• _Exercise aim_: The expected output is every line from the one containing "Bounding box of the black bag? In pixels." to the end of the data below, exactly, and no other line.

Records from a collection
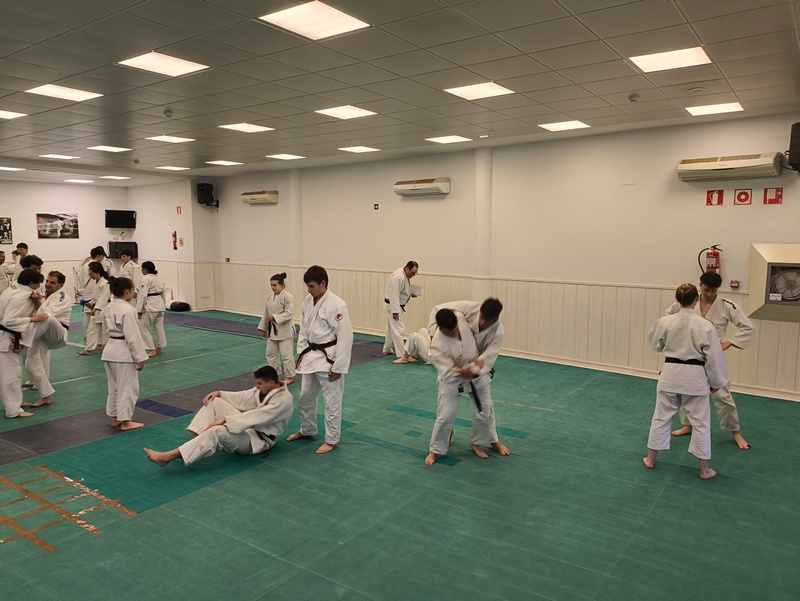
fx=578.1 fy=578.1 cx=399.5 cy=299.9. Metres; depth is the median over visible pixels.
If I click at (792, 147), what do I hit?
speaker
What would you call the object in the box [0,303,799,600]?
floor
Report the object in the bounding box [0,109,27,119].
ceiling light
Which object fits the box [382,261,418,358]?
man
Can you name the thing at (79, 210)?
back wall
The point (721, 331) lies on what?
man
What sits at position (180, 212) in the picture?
fire extinguisher sign
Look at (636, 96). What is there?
smoke detector
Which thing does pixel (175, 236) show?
fire extinguisher
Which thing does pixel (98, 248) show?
person
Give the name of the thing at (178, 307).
black bag
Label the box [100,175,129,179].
ceiling light
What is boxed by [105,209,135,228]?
television
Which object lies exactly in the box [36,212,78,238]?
picture
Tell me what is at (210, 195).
speaker
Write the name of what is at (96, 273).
woman
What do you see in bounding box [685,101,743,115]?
ceiling light
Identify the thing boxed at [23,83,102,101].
ceiling light
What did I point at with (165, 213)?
side wall
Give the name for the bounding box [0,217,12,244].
picture
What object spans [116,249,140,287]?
person
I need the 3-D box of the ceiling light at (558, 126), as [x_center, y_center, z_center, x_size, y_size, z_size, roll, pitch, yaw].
[1.897,-2.033,6.719,0.459,0.014,0.453,5,8,36]
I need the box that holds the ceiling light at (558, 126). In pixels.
[538,120,589,130]
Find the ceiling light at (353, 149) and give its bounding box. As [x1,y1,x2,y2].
[337,145,379,152]
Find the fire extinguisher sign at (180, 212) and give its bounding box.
[175,205,181,213]
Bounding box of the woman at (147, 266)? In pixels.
[134,261,167,356]
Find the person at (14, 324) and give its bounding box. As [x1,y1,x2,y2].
[0,269,45,418]
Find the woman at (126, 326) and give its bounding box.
[100,273,146,430]
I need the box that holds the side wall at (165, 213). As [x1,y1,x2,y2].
[130,178,215,311]
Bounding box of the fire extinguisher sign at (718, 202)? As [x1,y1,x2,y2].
[705,189,723,205]
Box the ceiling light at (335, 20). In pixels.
[259,1,369,39]
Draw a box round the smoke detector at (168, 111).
[163,108,173,117]
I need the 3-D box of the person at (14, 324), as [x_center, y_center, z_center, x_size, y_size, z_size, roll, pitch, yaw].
[-3.680,0.411,5.463,0.534,1.359,0.570,-5,8,-38]
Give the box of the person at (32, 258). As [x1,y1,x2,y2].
[14,254,43,289]
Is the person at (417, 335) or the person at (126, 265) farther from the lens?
the person at (126, 265)
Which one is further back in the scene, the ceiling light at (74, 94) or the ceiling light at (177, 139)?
the ceiling light at (177, 139)
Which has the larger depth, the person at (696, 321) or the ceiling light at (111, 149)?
the ceiling light at (111, 149)
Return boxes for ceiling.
[0,0,799,184]
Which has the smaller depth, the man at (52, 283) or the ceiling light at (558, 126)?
the man at (52, 283)
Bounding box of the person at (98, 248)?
[76,245,109,296]
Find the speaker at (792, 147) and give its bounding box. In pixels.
[786,122,799,171]
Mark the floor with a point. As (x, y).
(463, 473)
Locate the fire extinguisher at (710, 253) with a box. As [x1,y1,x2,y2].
[700,245,721,274]
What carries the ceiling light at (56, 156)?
in the ceiling
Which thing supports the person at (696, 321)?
on the floor
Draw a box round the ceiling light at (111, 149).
[87,145,131,152]
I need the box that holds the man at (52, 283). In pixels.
[21,270,71,406]
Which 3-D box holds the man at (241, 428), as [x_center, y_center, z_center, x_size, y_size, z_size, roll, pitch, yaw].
[-1.330,0.884,4.348,1.037,0.706,0.617,-5,8,-41]
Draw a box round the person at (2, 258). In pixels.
[0,250,10,293]
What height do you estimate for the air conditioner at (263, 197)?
0.223 m
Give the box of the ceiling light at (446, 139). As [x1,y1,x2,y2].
[425,134,471,143]
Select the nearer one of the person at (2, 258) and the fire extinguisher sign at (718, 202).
the fire extinguisher sign at (718, 202)
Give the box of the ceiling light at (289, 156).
[266,153,305,160]
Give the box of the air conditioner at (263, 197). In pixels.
[240,190,278,204]
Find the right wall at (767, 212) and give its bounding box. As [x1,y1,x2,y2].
[202,112,799,399]
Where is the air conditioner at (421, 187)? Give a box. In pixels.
[393,177,450,196]
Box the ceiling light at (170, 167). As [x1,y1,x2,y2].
[156,165,189,170]
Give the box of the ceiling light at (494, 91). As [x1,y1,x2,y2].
[444,81,514,100]
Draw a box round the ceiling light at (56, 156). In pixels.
[40,153,79,159]
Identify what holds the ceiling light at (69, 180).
in the ceiling
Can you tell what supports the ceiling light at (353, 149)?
in the ceiling
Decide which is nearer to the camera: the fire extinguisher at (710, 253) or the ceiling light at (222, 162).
the fire extinguisher at (710, 253)
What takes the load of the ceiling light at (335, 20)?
in the ceiling
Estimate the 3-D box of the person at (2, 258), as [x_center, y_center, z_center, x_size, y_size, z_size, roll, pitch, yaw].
[-6.888,-0.125,9.846,0.539,1.323,0.571,5,8,36]
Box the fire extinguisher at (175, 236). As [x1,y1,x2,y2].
[171,231,177,249]
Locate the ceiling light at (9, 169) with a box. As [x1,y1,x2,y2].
[0,166,24,171]
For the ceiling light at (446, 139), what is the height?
0.014 m
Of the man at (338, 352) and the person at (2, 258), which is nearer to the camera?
the man at (338, 352)
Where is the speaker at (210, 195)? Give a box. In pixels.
[196,182,217,207]
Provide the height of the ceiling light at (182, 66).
0.013 m
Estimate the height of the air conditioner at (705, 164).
0.231 m
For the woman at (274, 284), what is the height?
1.261 m
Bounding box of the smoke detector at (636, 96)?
[628,93,639,102]
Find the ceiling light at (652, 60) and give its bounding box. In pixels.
[630,46,711,72]
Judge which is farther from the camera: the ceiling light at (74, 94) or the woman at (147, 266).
the woman at (147, 266)
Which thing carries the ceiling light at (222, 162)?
in the ceiling
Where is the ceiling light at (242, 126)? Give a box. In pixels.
[219,122,274,132]
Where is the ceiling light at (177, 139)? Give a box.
[145,134,195,143]
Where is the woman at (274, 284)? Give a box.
[257,272,295,384]
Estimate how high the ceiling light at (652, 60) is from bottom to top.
0.014 m
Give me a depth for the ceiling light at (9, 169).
10.84 m
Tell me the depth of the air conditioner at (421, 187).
8.44 m
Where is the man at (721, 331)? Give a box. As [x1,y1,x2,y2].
[668,271,756,449]
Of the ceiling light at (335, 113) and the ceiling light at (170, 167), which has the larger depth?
the ceiling light at (170, 167)
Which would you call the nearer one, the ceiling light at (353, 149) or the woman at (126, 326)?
the woman at (126, 326)
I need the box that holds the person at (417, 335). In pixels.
[395,327,431,364]
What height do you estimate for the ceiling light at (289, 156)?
0.020 m
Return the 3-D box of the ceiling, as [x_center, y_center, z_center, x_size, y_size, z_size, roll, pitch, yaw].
[-2.388,-2.004,5.769,14.049,0.124,8.093,5,8,36]
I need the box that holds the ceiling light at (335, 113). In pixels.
[314,105,376,119]
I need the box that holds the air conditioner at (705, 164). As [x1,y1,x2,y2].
[675,153,781,181]
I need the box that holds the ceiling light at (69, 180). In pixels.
[64,178,93,183]
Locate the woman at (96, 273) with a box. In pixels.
[77,260,110,355]
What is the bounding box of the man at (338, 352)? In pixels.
[287,265,351,454]
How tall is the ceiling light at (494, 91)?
0.013 m
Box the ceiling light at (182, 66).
[118,51,208,77]
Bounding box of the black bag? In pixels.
[169,300,190,311]
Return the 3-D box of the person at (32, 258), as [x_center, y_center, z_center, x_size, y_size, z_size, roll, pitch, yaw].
[-4.633,0.086,7.210,0.478,1.261,0.461,5,8,36]
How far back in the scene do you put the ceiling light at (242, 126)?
6.91 m
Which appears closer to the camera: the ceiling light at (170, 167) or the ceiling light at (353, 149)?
the ceiling light at (353, 149)
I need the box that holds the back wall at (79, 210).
[0,179,129,295]
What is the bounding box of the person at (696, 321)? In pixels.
[644,279,731,479]
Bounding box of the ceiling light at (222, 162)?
[205,159,241,165]
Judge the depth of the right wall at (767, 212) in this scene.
7.52 m
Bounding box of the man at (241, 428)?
[144,364,292,466]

• _Solution below_:
Bounding box of the black bag? In pixels.
[169,300,190,311]
Return the 3-D box of the person at (32, 258), as [x_center, y_center, z_center, x_size, y_size, z_size, roll, pitch, yaw].
[-4.633,0.086,7.210,0.478,1.261,0.461,5,8,36]
How far back in the scene do you put the ceiling light at (242, 126)?
6.91 m
Which appears closer to the camera: the ceiling light at (170, 167) or the ceiling light at (353, 149)?
the ceiling light at (353, 149)
I need the box that holds the back wall at (79, 210).
[0,179,129,295]
What is the bounding box of the person at (696, 321)? In pixels.
[644,279,731,479]
Bounding box of the ceiling light at (222, 162)?
[205,159,241,165]
Judge the depth of the right wall at (767, 212) in this scene.
7.52 m
Bounding box of the man at (241, 428)?
[144,364,292,466]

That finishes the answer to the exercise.